TEXTO DE ORIGEM:
——

Primeira mulher do Brasil com síndrome de Down a conquistar faixa preta no taekwondo, Mônica Rocha, de 29 anos, mudou de função: foi de aluna a instrutora no Cieja (Centro Integrado de Educação de Jovens e Adultos, em São Paulo), em parceria com o Instituto Olga Kos. Um marco para a atleta no mesmo lugar que a formou.

Foram dez anos treinando como aluna. A faixa preta veio em 2023, reconhecida como pioneira pela Liga Nacional de Taekwondo.

A Mônica conquistou faixa preta e agora é instrutora de taekwondo

A Mônica conquistou faixa preta e agora é instrutora de taekwondo

Até as conquistas, porém, a lutadora passou por momentos em que sofreu muito preconceito, principalmente quando entrou no ensino médio em uma escola regular. Antes, Mônica estudava no mesmo Cieja em que se conectou com o esporte - os Ciejas são equipamentos públicos da Prefeitura de São Paulo que proporcionam ensino e atividades à população de maior vulnerabilidade.

– Quando falei que estava indo para lá, algumas pessoas que me conheciam desde criança falaram que minha idade não era idade para ficar no colégio, era idade para fazer faculdade. Me senti meio estranha.

——

INFORMAÇÕES REGISTRADAS:
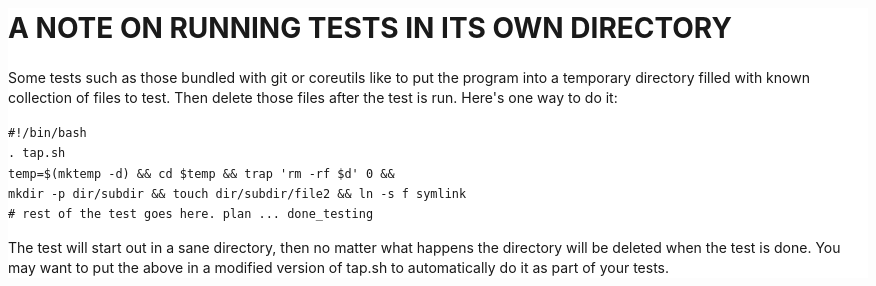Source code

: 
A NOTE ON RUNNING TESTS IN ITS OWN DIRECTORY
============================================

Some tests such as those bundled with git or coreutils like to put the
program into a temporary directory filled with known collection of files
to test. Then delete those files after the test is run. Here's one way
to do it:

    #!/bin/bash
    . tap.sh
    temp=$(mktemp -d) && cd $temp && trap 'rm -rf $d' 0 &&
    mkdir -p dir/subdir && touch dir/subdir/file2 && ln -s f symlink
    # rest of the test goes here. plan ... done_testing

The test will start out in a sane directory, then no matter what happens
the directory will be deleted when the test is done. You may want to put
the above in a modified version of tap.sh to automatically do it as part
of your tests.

——

PEDIDO DE TRABALHO 1: Reescreva de forma mais breve o parágrafo do texto sobre Mônica Rocha que começa com "Até as conquistas, porém", conservando seus fatos principais.
PEDIDO DE TRABALHO 2: Prossiga com o texto sobre Mônica Rocha a partir do ponto em que ele termina.

RESPOSTA DA TAREFA 1: Antes das conquistas, Mônica sofreu muito preconceito, sobretudo ao entrar no ensino médio em uma escola regular. Até então, ela estudava no mesmo Cieja em que conheceu o esporte. Os Ciejas são equipamentos públicos da Prefeitura de São Paulo que oferecem ensino e atividades à população mais vulnerável.

RESPOSTA DA TAREFA 2:
O histórico de bullying no ambiente escolar “foi bem difícil” e, por isso, Mônica não concluiu o ensino. A jovem era a única pessoa com síndrome de Down na sala e contou que não recebia muita atenção dos professores.

– Eu tentei fazer meu possível, mas eu vi que não estava sendo bom para mim. Para não continuar passando pelo o que passei, achei melhor sair e procurar outro lugar para me sentir mais incluída.

Mesmo com a direção da escola insistindo, falando para a aluna ficar, que podia ir quando quisesse e pegar o certificado no fim do curso, ela decidiu parar de ir às aulas.

– Não era assim que eu queria. Eu queria aprender alguma coisa, mas como eu não consegui, quis desistir.

Mônica Rocha recebe faixa preta de taekwondo — Foto: Divulgação

Da exclusão ao acolhimento

Ao deixar a escola regular, Mônica voltou a frequentar o Cieja, mas o local tem regras e prazos definidos: ela já não poderia mais ser aprendiz, como havia sido na primeira passagem, e então retornou como "ouvinte". O problema era que, depois de um tempo, Mônica também não poderia continuar participando nessa posição.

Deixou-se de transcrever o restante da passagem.